Perkawinan dengan orang luar Minangkabau tidak menjadi pilihan. Perkawinan dengan orang luar terutama mengawini perempuan luar dipandang sebagai perkawinan yang akan bisa merusak struktur adat. Pertama-tama karena anak yang lahir dari perkawinan itu bukanlah bangsa Minangkabau. Di samping itu, kehidupan istri akan menjadi beban bagi suaminya, padahal setiap laki-laki bertugas utama bagi kepentingan sanak saudara, kaum, dan nagarinya. Salah Asuhan mencoba menggambarkan kehidupan yang dialami jika melanggar petuah adat Minangkabau.
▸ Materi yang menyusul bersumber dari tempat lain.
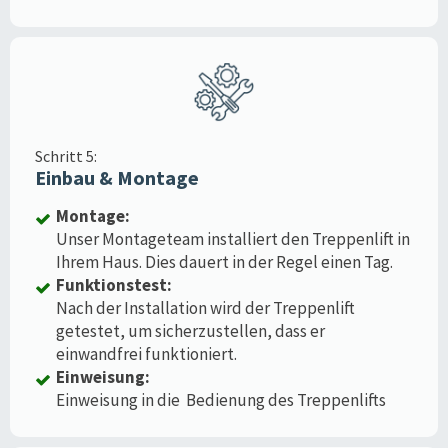
Schritt 5:
Einbau & Montage
Montage:
Unser Montageteam installiert den Treppenlift in
Ihrem Haus. Dies dauert in der Regel einen Tag.
Funktionstest:
Nach der Installation wird der Treppenlift
getestet, um sicherzustellen, dass er
einwandfrei funktioniert.
Einweisung:
Einweisung in die Bedienung des Treppenlifts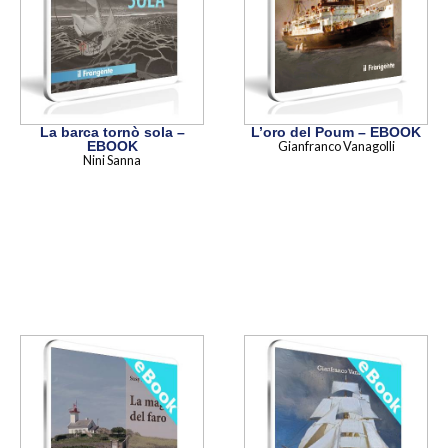
La barca tornò sola –
L’oro del Poum – EBOOK
EBOOK
Gianfranco Vanagolli
Nini Sanna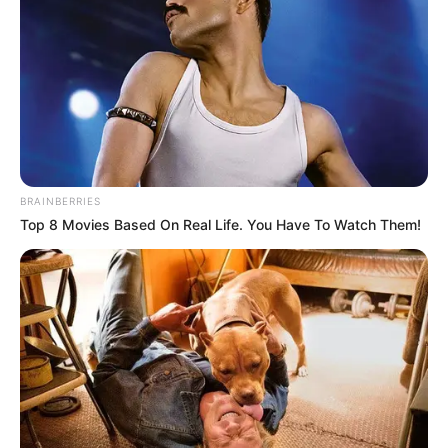
Veja também:
Como fazer tapete amarradinho passo a passo
Tapete fantástico feito com feltro
BRAINBERRIES
Top 8 Movies Based On Real Life. You Have To Watch Them!
Como Fazer um Tapete de Tecido
Materiais necessários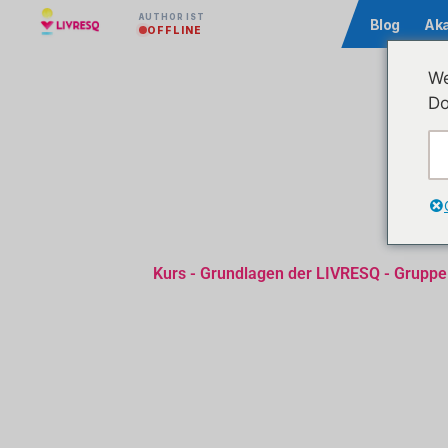
AUTHOR IST
Community
Blog
Ak
OFFLINE
We
Do
Kurs - Grundlagen der LIVRESQ - Gruppe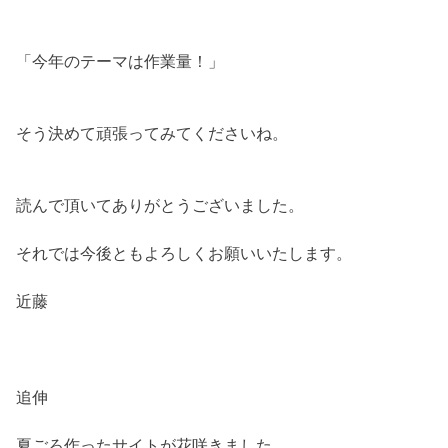
「今年のテーマは作業量！」
そう決めて頑張ってみてくださいね。
読んで頂いてありがとうございました。
それでは今後ともよろしくお願いいたします。
近藤
追伸
夏ごろ作ったサイトが花咲きました。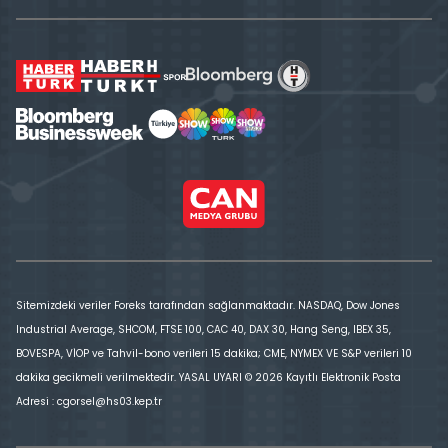
Sitemizdeki veriler Foreks tarafından sağlanmaktadır. NASDAQ, Dow Jones
Industrial Average, SHCOM, FTSE 100, CAC 40, DAX 30, Hang Seng, IBEX 35,
BOVESPA, VİOP ve Tahvil-bono verileri 15 dakika; CME, NYMEX VE S&P verileri 10
dakika gecikmeli verilmektedir. YASAL UYARI © 2026 Kayıtlı Elektronik Posta
Adresi : cgorsel@hs03.kep.tr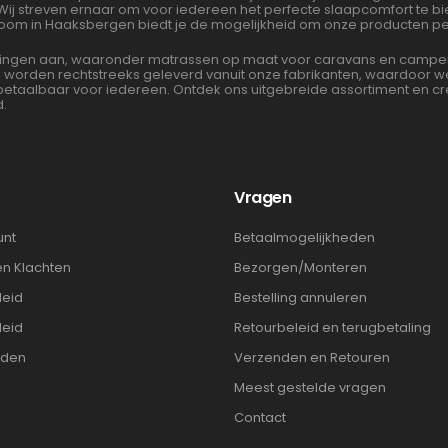
 Wij streven ernaar om voor iedereen het perfecte slaapcomfort te 
oom in Haaksbergen biedt je de mogelijkheid om onze producten per
gen aan, waaronder matrassen op maat voor caravans en campers. 
en worden rechtstreeks geleverd vanuit onze fabrikanten, waardoor
albaar voor iedereen. Ontdek ons uitgebreide assortiment en cre
d.
t
Vragen
unt
Betaalmogelijkheden
en Klachten
Bezorgen/Monteren
leid
Bestelling annuleren
leid
Retourbeleid en terugbetaling
rden
Verzenden en Retouren
Meest gestelde vragen
Contact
Kehidupan perkawinan Hanafi dengan Corrie tidak berhasil dan hanya menyebabkan penderitaan dan kesengsaraan.

Penolakan Hanafi terhadap sistem kekerabatan Minangkabau muncul pada adegan penolakannya terhadap perjodohannya dengan Rapiah. Secara verbal Hanafi mengatakan, “Dan menurut adat pamanku boleh campur dengan urusan pribadiku. Boleh mengganggu aku di rumahku sendiri.” Hanafi menafikkan peran mamak dalam sistem kekerabatan di Minangkabau. Hanafi memandang Sutan Batuah sebagai paman bukan mamak. Hanafi telah dibutakan oleh budaya Barat sepulangnya dari Belanda.
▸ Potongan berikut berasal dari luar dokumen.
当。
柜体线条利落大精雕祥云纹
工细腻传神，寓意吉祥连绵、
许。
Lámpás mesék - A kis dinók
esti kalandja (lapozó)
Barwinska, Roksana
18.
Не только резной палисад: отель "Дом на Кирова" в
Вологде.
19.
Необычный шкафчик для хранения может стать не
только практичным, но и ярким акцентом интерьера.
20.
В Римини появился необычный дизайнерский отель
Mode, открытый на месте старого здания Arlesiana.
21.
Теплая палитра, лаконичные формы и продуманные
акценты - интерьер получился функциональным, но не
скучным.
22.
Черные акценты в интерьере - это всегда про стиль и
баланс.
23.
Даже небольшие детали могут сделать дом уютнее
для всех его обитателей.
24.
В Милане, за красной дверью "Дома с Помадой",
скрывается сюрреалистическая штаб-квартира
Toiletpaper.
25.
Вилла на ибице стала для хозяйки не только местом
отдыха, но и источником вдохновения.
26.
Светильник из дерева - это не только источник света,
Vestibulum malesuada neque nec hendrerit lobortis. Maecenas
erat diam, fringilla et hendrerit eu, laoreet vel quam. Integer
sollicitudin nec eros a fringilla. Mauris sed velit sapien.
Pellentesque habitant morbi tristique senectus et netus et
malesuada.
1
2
Di sisi lain, kesadaran perbedaan latar belakang budaya antara Hanafi dan Corrie disadari oleh Du Busse, ayah Corrie. Perkawinannya dengan perempuan Minangkabau telah membangun kesadaran tersebut. Dalam sebuah adegan, Du Busse mengatakan, “Barat adalah barat. Timur adalah Timur.”

Satu hal yang menarik dari film ini adalah diramunya cerita novel zaman Pujangga Baru menjadi cerita yang up to date pada zamannya (1970-an). Penceritaan tidak terbatas pada konflik yang disebabkan perbedaan latar belakang budaya, tetapi menjadi isu nasional pada saat itu. Tentu saja hal ini harus dihubungkan dengan era Orde Baru yang mengedepankan karakter dan budaya nasional. Film Salah Asuhan bukan lagi bercerita tentang Minangkabau dengan bukan Minangkabau, bukan pula budaya Indonesia dengan yang bukan Indonesia, melainkan budaya Timur dengan budaya Barat. (bersambung)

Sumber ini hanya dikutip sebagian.